INTERNATIONAL - Le chaos se poursuit au Sénégal. Le Parlement a adopté dans une grande confusion le projet de loi visant à repousser l’élection présidentielle au 15 décembre 2024, a constaté un journaliste de l’AFP ce lundi 5 février.
La loi a été adoptée dans la nuit de lundi à mardi à la quasi-unanimité, par 105 voix pour et une voix contre, après que les députés de l’opposition qui faisaient obstruction au vote ont été évacués manu militari par la gendarmerie. D’après l’AFP, la tension est tellement montée dans l’hémicycle que des députés en sont venus aux mains.
Autour du Parlement (il n’y a pas de Sénat au Sénégal), les gendarmes ont repoussé avec des gaz lacrymogènes des tentatives sporadiques de rassemblement à l’appel de l’opposition.
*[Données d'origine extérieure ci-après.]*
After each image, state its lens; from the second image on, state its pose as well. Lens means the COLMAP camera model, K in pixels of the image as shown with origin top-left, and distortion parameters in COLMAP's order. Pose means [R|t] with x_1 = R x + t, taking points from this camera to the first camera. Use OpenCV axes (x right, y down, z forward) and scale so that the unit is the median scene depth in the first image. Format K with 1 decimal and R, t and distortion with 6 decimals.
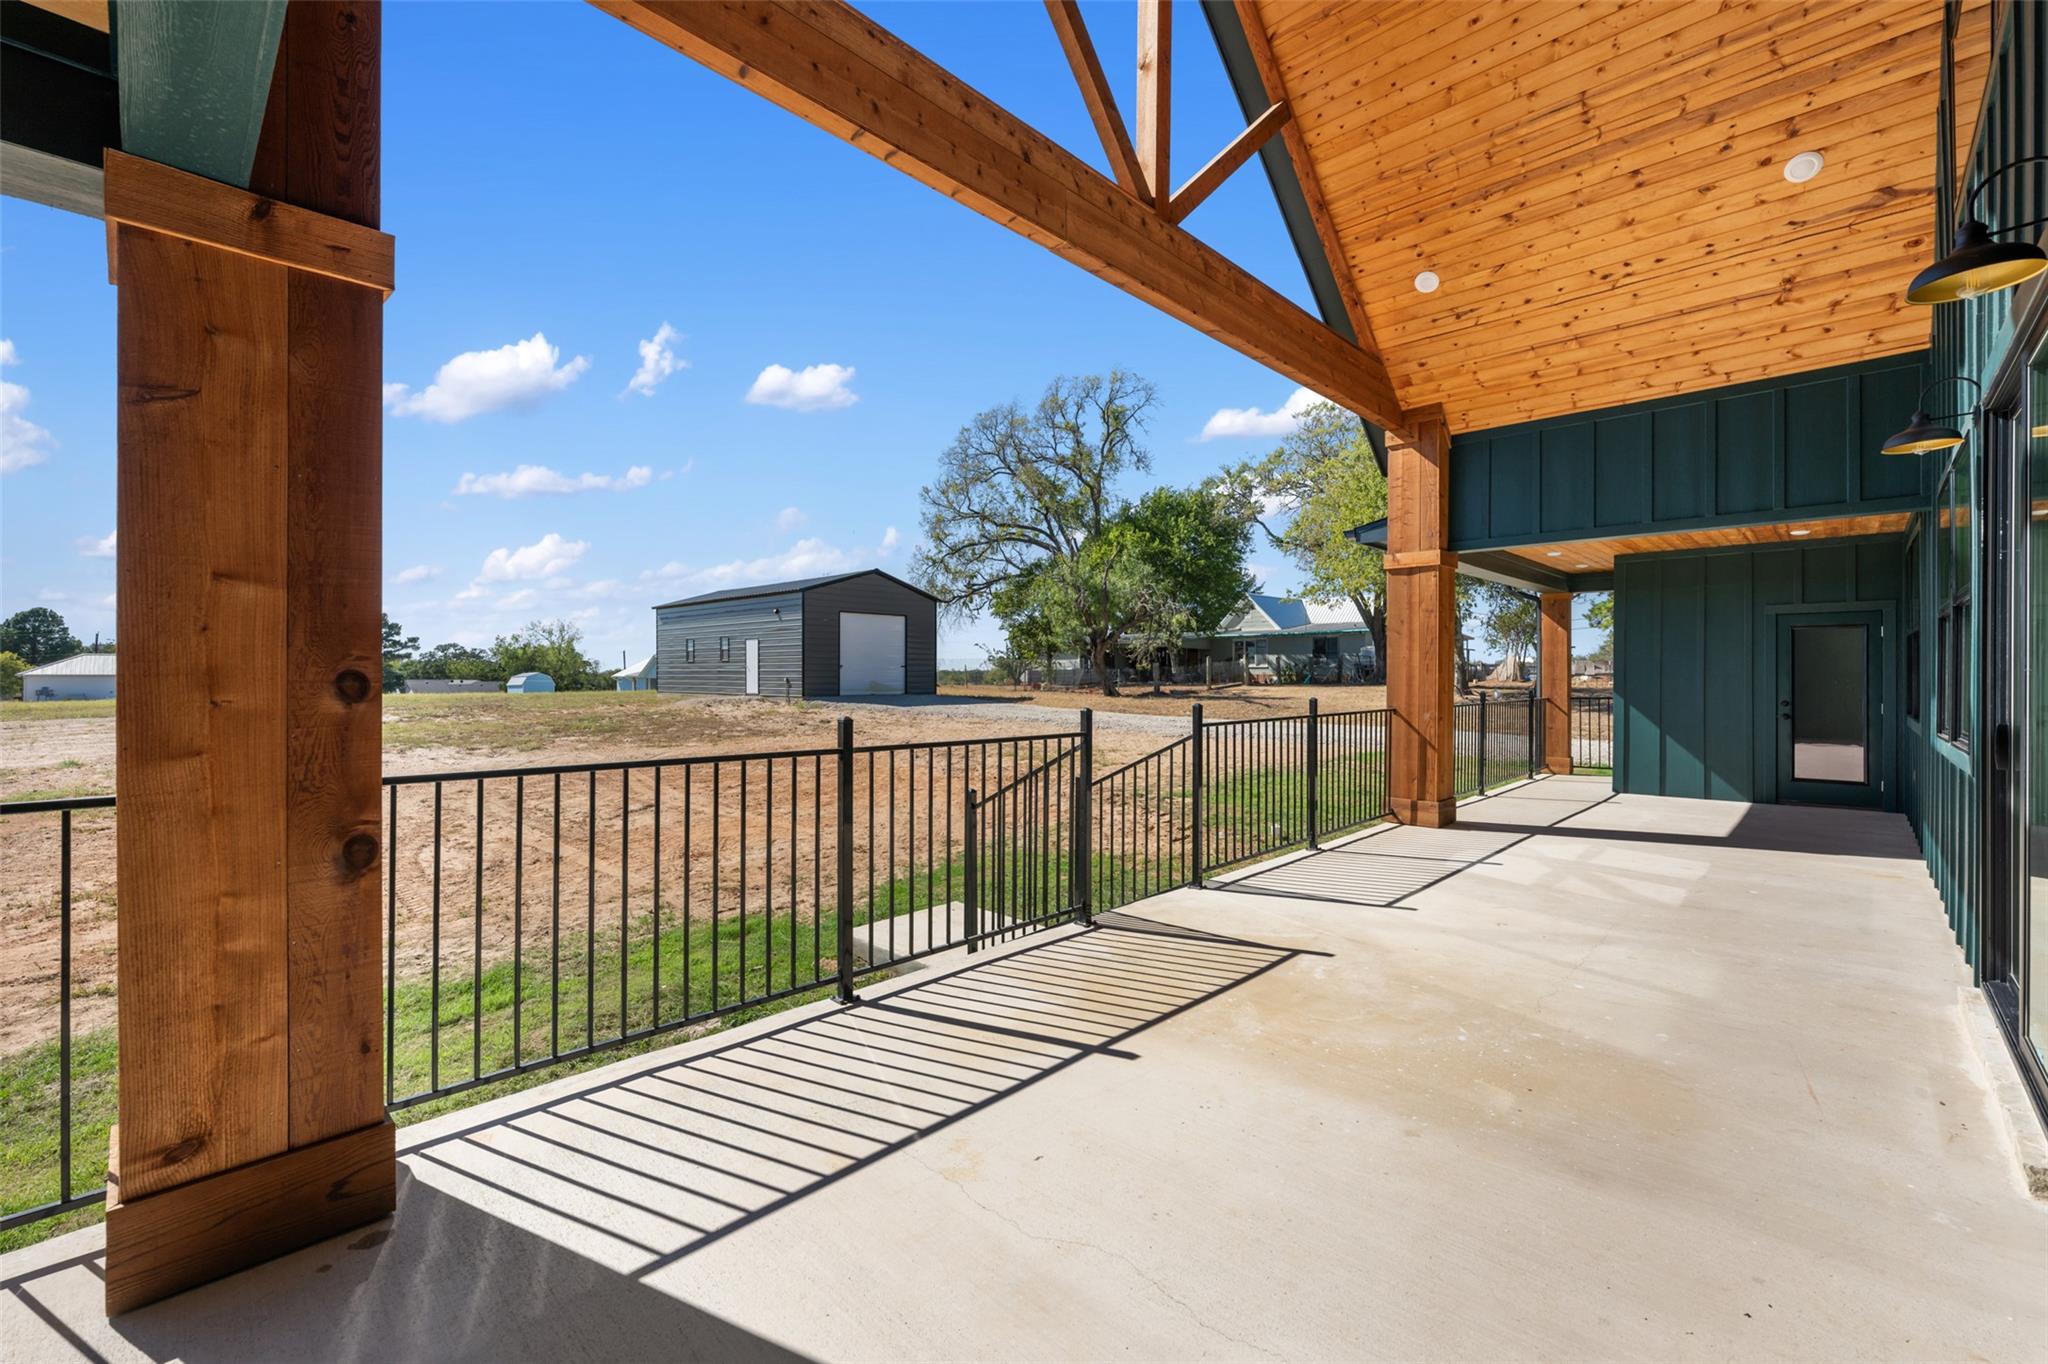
lens RADIAL K [[856.6, 0, 1024.0], [0, 856.6, 682.0], [0, 0, 1]] dist [-0.000117, 0.000045]
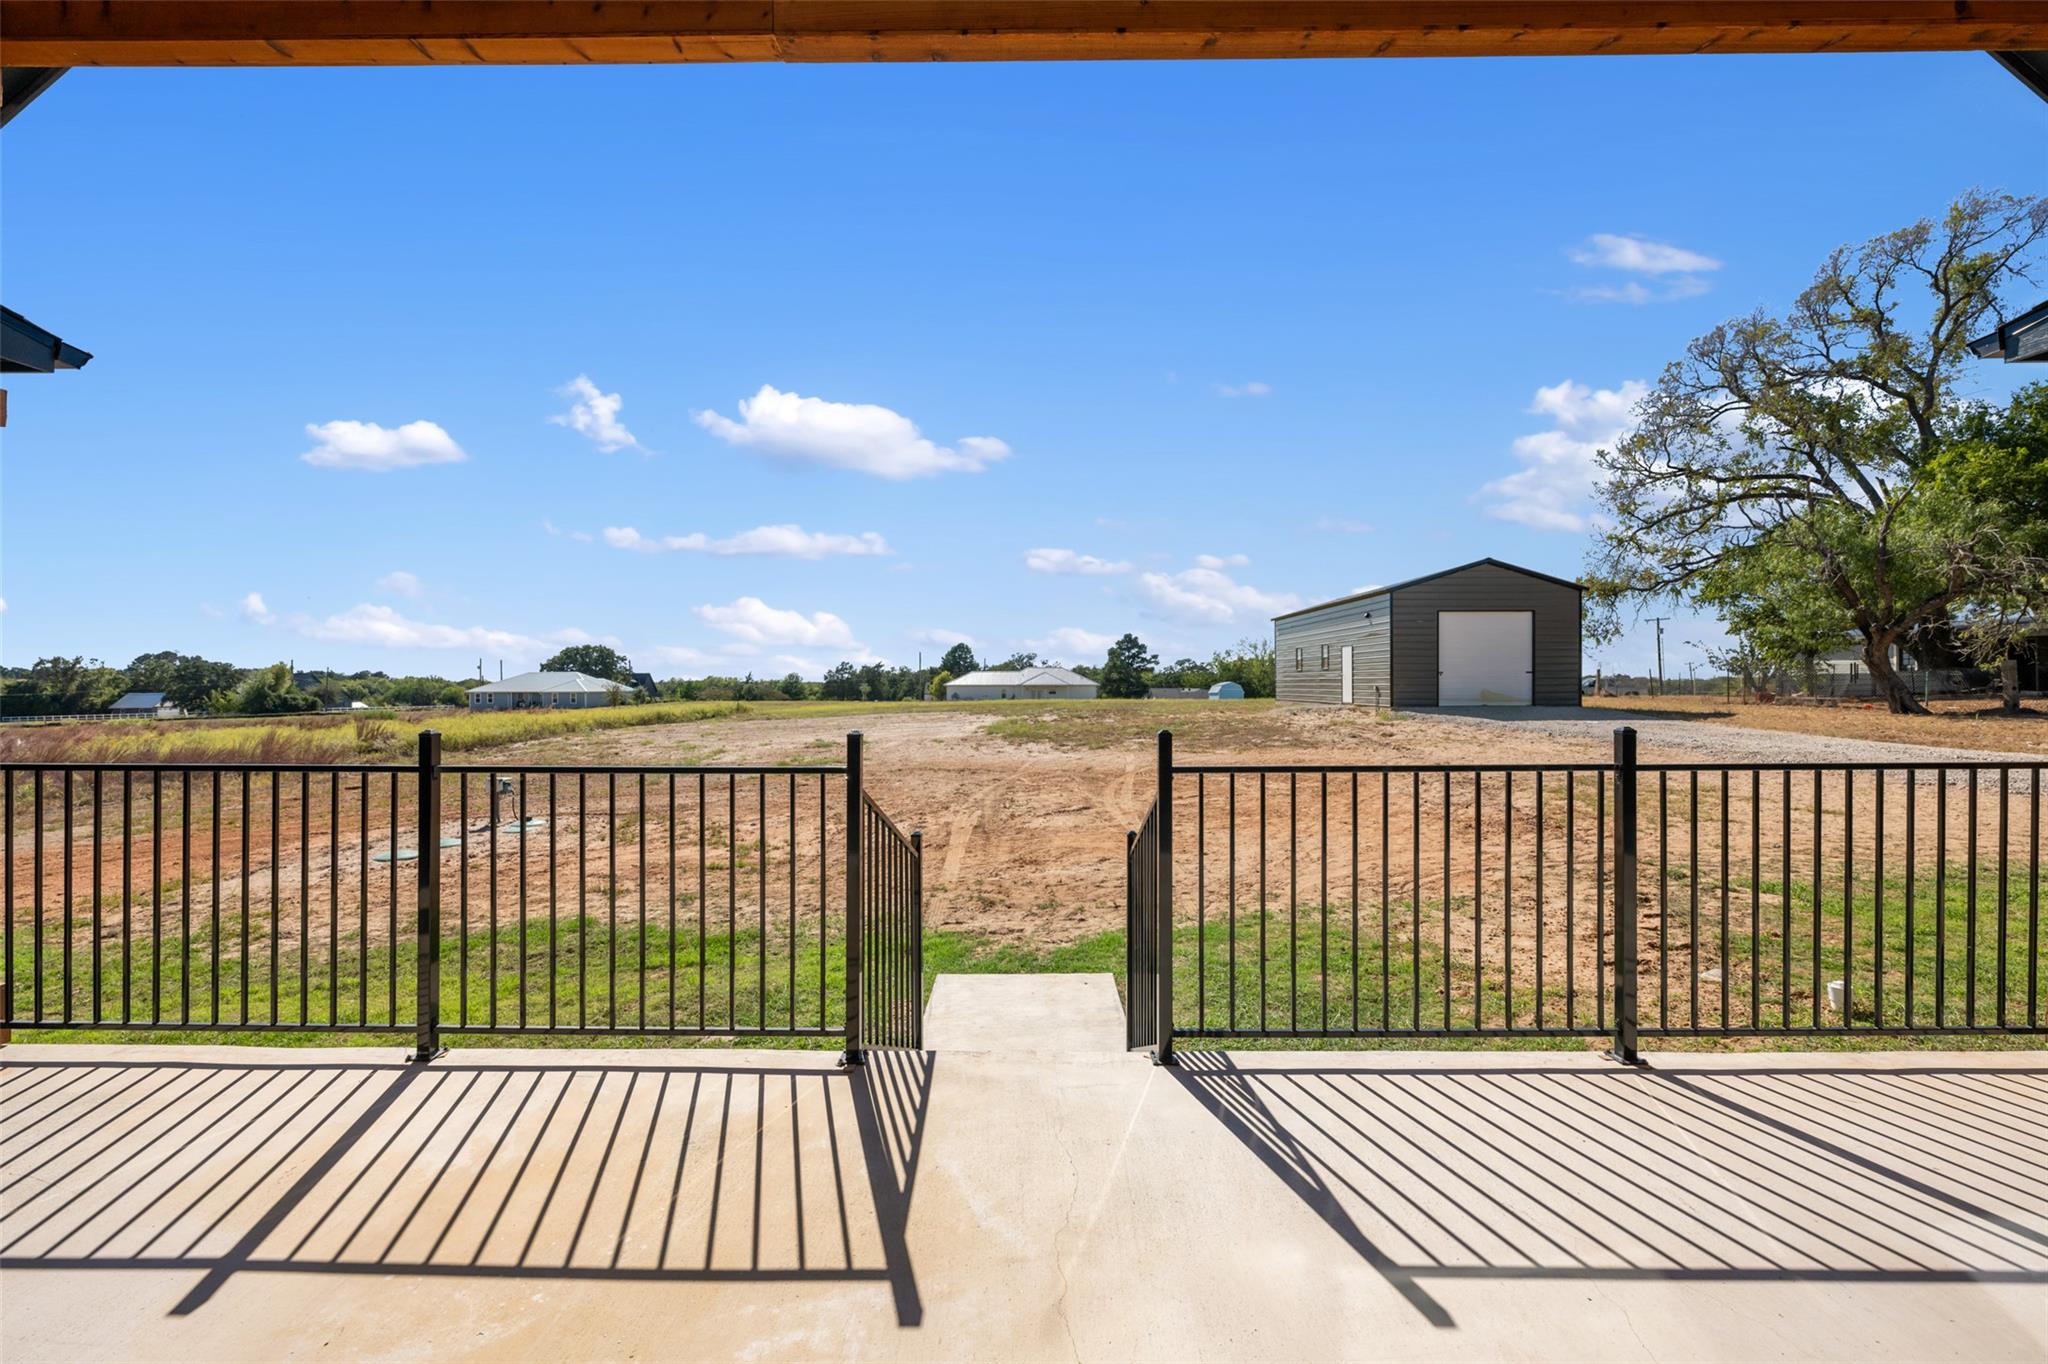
lens RADIAL K [[816.7, 0, 1024.0], [0, 816.7, 682.0], [0, 0, 1]] dist [0.001729, -0.000067]
pose [[0.686185, -0.005036, -0.727410, 0.082551], [-0.002843, 0.999950, -0.009605, 0.000253], [0.727422, 0.008659, 0.686136, 0.089735]]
De petits groupes se sont repliés plus loin en scandant « Macky Sall dictateur ! », du nom du président sénégalais.
Manifestations sur le quartier du Plateau
Le quartier du Plateau, siège de la décision politique, a offert le spectacle rarissime de protestataires en petit nombre jouant au chat et à la souris avec les forces de sécurité parmi les Dakarois vaquant à leurs activités autour de l’Assemblée placée sous la protection de dizaines de gendarmes et de policiers appuyés par des véhicules lourds.
« L’essentiel pour moi est de dire non à cet agenda politique, ce coup de force pour essayer de rester au pouvoir », a dit à l’AFP l’un des manifestants, Malick Diouf, 37 ans.
Le Sénégal, réputé comme un îlot de stabilité en Afrique de l’Ouest, est en proie à de vives tensions depuis que le président Sall a annoncé samedi, quelques heures avant l’ouverture de la campagne, le report de la présidentielle prévue le 25 février.
« Coup d’État constitutionnel »
Le report du scrutin vise à « éviter une instabilité institutionnelle et des troubles politiques graves », et à mener « une reprise complète du processus électoral », ont indiqué des députés en commission préparatoire dans un rapport.
Ce report de plus de six mois permet de tenir compte des « réalités du pays », avec notamment la difficulté de tenir une campagne électorale en pleine saison des pluies, entre juillet et novembre, ou encore la collision avec de grandes fêtes religieuses, souligne le rapport.
Cette décision dénoncée avec virulence par ses détracteurs comme un « coup d’État constitutionnel » plonge le pays dans l’inconnu et fait craindre une ébullition, qui ne s’est pas confirmée pour le moment. Elle a causé un tollé parmi les candidats qualifiés et dans la société civile, y compris dans les milieux religieux.
Les autorités ont réprimé de premières tentatives de rassemblements dimanche. L’internet a été coupé lundi, moyen devenu courant ailleurs d’enrayer les mobilisations et déjà employé par le gouvernement sénégalais en juin 2023, dans un contexte de crise politique.
Sept mois de plus pour Macky Sall
« Le Sénégal est considéré de longue date comme un modèle de démocratie dans la région. Cette réalité est aujourd’hui menacée », a écrit Human Rights Watch. La crise fait redouter au Sénégal un nouvel accès de fièvre comme ceux qu’il a connus en mars 2021 et juin 2023, qui ont causé des dizaines de morts et donné lieu à des centaines d’arrestations.
Le flou maintenu pendant des mois par le président Sall sur une nouvelle candidature en 2024 avait contribué aux crispations à l’époque. Il avait finalement annoncé en juillet 2023 qu’il ne briguerait pas un nouveau mandat.
L’opposition dénonce une dérive autoritaire du pouvoir. Avec l’ajournement de la présidentielle, elle soupçonne un plan pour éviter la défaite inévitable selon elle du camp présidentiel, voire pour prolonger la présidence Macky Sall, malgré l’engagement réitéré samedi par ce dernier de ne pas se représenter.